• What to do: All of the records are to be reproduced exactly.

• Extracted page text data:
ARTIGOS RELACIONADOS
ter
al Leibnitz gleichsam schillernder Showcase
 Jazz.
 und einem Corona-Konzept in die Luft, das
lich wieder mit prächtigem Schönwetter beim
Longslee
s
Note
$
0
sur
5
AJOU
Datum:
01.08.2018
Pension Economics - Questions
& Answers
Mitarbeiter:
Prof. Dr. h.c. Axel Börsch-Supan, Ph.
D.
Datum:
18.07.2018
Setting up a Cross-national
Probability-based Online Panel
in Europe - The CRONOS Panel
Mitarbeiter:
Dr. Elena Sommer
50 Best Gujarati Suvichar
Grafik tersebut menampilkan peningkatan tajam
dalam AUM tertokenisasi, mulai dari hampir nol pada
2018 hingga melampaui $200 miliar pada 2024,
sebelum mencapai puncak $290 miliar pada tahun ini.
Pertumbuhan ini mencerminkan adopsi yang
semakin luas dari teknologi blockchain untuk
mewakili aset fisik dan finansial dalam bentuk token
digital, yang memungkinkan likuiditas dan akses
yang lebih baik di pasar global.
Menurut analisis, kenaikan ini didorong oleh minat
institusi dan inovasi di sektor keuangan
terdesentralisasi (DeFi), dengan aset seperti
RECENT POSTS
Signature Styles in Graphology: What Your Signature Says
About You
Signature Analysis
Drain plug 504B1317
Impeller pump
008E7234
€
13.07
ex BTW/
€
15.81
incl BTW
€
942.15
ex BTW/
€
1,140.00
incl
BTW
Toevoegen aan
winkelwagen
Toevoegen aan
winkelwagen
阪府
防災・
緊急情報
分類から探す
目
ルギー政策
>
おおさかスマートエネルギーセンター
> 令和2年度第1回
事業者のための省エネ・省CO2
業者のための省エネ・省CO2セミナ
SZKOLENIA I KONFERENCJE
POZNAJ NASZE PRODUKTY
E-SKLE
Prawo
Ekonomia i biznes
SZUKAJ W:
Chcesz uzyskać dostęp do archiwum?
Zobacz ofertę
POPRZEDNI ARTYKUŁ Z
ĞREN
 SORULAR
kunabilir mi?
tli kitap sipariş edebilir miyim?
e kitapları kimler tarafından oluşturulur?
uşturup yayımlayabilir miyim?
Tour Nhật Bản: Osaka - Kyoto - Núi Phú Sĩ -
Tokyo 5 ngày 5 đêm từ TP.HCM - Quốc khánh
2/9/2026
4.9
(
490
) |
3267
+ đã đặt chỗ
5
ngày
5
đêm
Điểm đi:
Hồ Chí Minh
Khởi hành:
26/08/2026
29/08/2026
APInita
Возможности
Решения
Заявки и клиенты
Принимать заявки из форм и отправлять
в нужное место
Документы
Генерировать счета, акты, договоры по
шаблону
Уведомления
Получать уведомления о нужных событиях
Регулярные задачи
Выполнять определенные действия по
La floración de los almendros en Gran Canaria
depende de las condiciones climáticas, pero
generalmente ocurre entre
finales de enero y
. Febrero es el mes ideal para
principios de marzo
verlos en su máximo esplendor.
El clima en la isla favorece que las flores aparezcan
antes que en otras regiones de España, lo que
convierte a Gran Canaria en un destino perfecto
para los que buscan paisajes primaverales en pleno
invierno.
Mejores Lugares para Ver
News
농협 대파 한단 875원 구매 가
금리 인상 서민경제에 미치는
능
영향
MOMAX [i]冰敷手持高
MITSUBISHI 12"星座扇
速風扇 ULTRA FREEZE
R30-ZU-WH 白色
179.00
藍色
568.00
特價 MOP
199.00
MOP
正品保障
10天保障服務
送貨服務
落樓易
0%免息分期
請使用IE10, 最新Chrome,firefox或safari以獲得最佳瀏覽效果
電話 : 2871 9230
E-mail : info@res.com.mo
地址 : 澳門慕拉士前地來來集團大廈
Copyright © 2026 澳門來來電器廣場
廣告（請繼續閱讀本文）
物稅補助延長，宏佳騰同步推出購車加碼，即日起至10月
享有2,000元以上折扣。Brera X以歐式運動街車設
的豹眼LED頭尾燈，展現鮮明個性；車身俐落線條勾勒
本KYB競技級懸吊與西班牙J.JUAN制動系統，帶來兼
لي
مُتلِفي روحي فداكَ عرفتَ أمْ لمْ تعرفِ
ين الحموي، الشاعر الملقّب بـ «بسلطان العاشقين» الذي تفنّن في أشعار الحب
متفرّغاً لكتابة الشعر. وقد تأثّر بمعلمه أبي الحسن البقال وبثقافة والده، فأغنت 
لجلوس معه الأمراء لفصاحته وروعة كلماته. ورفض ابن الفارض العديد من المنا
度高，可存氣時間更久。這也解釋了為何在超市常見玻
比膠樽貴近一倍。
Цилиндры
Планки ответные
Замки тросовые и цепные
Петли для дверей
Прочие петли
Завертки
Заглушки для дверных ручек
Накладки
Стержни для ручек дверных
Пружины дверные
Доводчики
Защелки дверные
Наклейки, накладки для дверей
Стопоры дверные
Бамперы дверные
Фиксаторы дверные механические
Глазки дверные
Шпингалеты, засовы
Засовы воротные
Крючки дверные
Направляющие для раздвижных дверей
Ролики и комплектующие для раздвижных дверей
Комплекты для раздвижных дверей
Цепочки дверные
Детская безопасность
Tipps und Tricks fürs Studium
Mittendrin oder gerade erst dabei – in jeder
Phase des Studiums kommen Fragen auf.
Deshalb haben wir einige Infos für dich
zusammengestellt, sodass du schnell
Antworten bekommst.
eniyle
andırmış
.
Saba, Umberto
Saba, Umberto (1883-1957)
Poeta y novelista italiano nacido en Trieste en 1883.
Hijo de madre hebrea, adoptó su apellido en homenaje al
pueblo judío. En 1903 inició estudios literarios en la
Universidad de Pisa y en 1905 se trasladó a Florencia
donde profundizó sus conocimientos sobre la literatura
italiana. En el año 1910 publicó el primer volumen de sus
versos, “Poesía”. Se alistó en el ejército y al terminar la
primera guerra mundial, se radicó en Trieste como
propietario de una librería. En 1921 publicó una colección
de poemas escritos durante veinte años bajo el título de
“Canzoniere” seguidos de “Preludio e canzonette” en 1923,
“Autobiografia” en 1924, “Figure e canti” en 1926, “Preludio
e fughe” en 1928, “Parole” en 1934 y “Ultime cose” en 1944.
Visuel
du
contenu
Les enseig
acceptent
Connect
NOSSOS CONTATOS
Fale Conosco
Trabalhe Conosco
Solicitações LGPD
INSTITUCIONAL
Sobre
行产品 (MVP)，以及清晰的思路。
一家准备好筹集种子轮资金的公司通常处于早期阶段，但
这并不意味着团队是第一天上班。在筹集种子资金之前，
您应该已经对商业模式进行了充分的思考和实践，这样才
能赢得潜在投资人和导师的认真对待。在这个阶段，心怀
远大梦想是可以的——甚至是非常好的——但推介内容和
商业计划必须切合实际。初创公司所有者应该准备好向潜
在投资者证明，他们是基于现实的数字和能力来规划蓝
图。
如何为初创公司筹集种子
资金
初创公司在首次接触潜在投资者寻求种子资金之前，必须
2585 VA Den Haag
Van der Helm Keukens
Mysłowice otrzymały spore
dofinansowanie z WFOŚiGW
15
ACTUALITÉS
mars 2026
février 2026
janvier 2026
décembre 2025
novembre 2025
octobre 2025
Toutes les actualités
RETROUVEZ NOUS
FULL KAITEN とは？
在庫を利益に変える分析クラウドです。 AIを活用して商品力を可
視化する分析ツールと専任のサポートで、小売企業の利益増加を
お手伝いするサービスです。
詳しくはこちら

• Written solution:
ARTIGOS RELACIONADOS
ter
al Leibnitz gleichsam schillernder Showcase
 Jazz.
 und einem Corona-Konzept in die Luft, das
lich wieder mit prächtigem Schönwetter beim
Longslee
s
Note
$
0
sur
5
AJOU
Datum:
01.08.2018
Pension Economics - Questions
& Answers
Mitarbeiter:
Prof. Dr. h.c. Axel Börsch-Supan, Ph.
D.
Datum:
18.07.2018
Setting up a Cross-national
Probability-based Online Panel
in Europe - The CRONOS Panel
Mitarbeiter:
Dr. Elena Sommer
50 Best Gujarati Suvichar
Grafik tersebut menampilkan peningkatan tajam
dalam AUM tertokenisasi, mulai dari hampir nol pada
2018 hingga melampaui $200 miliar pada 2024,
sebelum mencapai puncak $290 miliar pada tahun ini.
Pertumbuhan ini mencerminkan adopsi yang
semakin luas dari teknologi blockchain untuk
mewakili aset fisik dan finansial dalam bentuk token
digital, yang memungkinkan likuiditas dan akses
yang lebih baik di pasar global.
Menurut analisis, kenaikan ini didorong oleh minat
institusi dan inovasi di sektor keuangan
terdesentralisasi (DeFi), dengan aset seperti
RECENT POSTS
Signature Styles in Graphology: What Your Signature Says
About You
Signature Analysis
Drain plug 504B1317
Impeller pump
008E7234
€
13.07
ex BTW/
€
15.81
incl BTW
€
942.15
ex BTW/
€
1,140.00
incl
BTW
Toevoegen aan
winkelwagen
Toevoegen aan
winkelwagen
阪府
防災・
緊急情報
分類から探す
目
ルギー政策
>
おおさかスマートエネルギーセンター
> 令和2年度第1回
事業者のための省エネ・省CO2
業者のための省エネ・省CO2セミナ
SZKOLENIA I KONFERENCJE
POZNAJ NASZE PRODUKTY
E-SKLE
Prawo
Ekonomia i biznes
SZUKAJ W:
Chcesz uzyskać dostęp do archiwum?
Zobacz ofertę
POPRZEDNI ARTYKUŁ Z
ĞREN
 SORULAR
kunabilir mi?
tli kitap sipariş edebilir miyim?
e kitapları kimler tarafından oluşturulur?
uşturup yayımlayabilir miyim?
Tour Nhật Bản: Osaka - Kyoto - Núi Phú Sĩ -
Tokyo 5 ngày 5 đêm từ TP.HCM - Quốc khánh
2/9/2026
4.9
(
490
) |
3267
+ đã đặt chỗ
5
ngày
5
đêm
Điểm đi:
Hồ Chí Minh
Khởi hành:
26/08/2026
29/08/2026
APInita
Возможности
Решения
Заявки и клиенты
Принимать заявки из форм и отправлять
в нужное место
Документы
Генерировать счета, акты, договоры по
шаблону
Уведомления
Получать уведомления о нужных событиях
Регулярные задачи
Выполнять определенные действия по
La floración de los almendros en Gran Canaria
depende de las condiciones climáticas, pero
generalmente ocurre entre
finales de enero y
. Febrero es el mes ideal para
principios de marzo
verlos en su máximo esplendor.
El clima en la isla favorece que las flores aparezcan
antes que en otras regiones de España, lo que
convierte a Gran Canaria en un destino perfecto
para los que buscan paisajes primaverales en pleno
invierno.
Mejores Lugares para Ver
News
농협 대파 한단 875원 구매 가
금리 인상 서민경제에 미치는
능
영향
MOMAX [i]冰敷手持高
MITSUBISHI 12"星座扇
速風扇 ULTRA FREEZE
R30-ZU-WH 白色
179.00
藍色
568.00
特價 MOP
199.00
MOP
正品保障
10天保障服務
送貨服務
落樓易
0%免息分期
請使用IE10, 最新Chrome,firefox或safari以獲得最佳瀏覽效果
電話 : 2871 9230
E-mail : info@res.com.mo
地址 : 澳門慕拉士前地來來集團大廈
Copyright © 2026 澳門來來電器廣場
廣告（請繼續閱讀本文）
物稅補助延長，宏佳騰同步推出購車加碼，即日起至10月
享有2,000元以上折扣。Brera X以歐式運動街車設
的豹眼LED頭尾燈，展現鮮明個性；車身俐落線條勾勒
本KYB競技級懸吊與西班牙J.JUAN制動系統，帶來兼
لي
مُتلِفي روحي فداكَ عرفتَ أمْ لمْ تعرفِ
ين الحموي، الشاعر الملقّب بـ «بسلطان العاشقين» الذي تفنّن في أشعار الحب
متفرّغاً لكتابة الشعر. وقد تأثّر بمعلمه أبي الحسن البقال وبثقافة والده، فأغنت 
لجلوس معه الأمراء لفصاحته وروعة كلماته. ورفض ابن الفارض العديد من المنا
度高，可存氣時間更久。這也解釋了為何在超市常見玻
比膠樽貴近一倍。
Цилиндры
Планки ответные
Замки тросовые и цепные
Петли для дверей
Прочие петли
Завертки
Заглушки для дверных ручек
Накладки
Стержни для ручек дверных
Пружины дверные
Доводчики
Защелки дверные
Наклейки, накладки для дверей
Стопоры дверные
Бамперы дверные
Фиксаторы дверные механические
Глазки дверные
Шпингалеты, засовы
Засовы воротные
Крючки дверные
Направляющие для раздвижных дверей
Ролики и комплектующие для раздвижных дверей
Комплекты для раздвижных дверей
Цепочки дверные
Детская безопасность
Tipps und Tricks fürs Studium
Mittendrin oder gerade erst dabei – in jeder
Phase des Studiums kommen Fragen auf.
Deshalb haben wir einige Infos für dich
zusammengestellt, sodass du schnell
Antworten bekommst.
eniyle
andırmış
.
Saba, Umberto
Saba, Umberto (1883-1957)
Poeta y novelista italiano nacido en Trieste en 1883.
Hijo de madre hebrea, adoptó su apellido en homenaje al
pueblo judío. En 1903 inició estudios literarios en la
Universidad de Pisa y en 1905 se trasladó a Florencia
donde profundizó sus conocimientos sobre la literatura
italiana. En el año 1910 publicó el primer volumen de sus
versos, “Poesía”. Se alistó en el ejército y al terminar la
primera guerra mundial, se radicó en Trieste como
propietario de una librería. En 1921 publicó una colección
de poemas escritos durante veinte años bajo el título de
“Canzoniere” seguidos de “Preludio e canzonette” en 1923,
“Autobiografia” en 1924, “Figure e canti” en 1926, “Preludio
e fughe” en 1928, “Parole” en 1934 y “Ultime cose” en 1944.
Visuel
du
contenu
Les enseig
acceptent
Connect
NOSSOS CONTATOS
Fale Conosco
Trabalhe Conosco
Solicitações LGPD
INSTITUCIONAL
Sobre
行产品 (MVP)，以及清晰的思路。
一家准备好筹集种子轮资金的公司通常处于早期阶段，但
这并不意味着团队是第一天上班。在筹集种子资金之前，
您应该已经对商业模式进行了充分的思考和实践，这样才
能赢得潜在投资人和导师的认真对待。在这个阶段，心怀
远大梦想是可以的——甚至是非常好的——但推介内容和
商业计划必须切合实际。初创公司所有者应该准备好向潜
在投资者证明，他们是基于现实的数字和能力来规划蓝
图。
如何为初创公司筹集种子
资金
初创公司在首次接触潜在投资者寻求种子资金之前，必须
2585 VA Den Haag
Van der Helm Keukens
Mysłowice otrzymały spore
dofinansowanie z WFOŚiGW
15
ACTUALITÉS
mars 2026
février 2026
janvier 2026
décembre 2025
novembre 2025
octobre 2025
Toutes les actualités
RETROUVEZ NOUS
FULL KAITEN とは？
在庫を利益に変える分析クラウドです。 AIを活用して商品力を可
視化する分析ツールと専任のサポートで、小売企業の利益増加を
お手伝いするサービスです。
詳しくはこちら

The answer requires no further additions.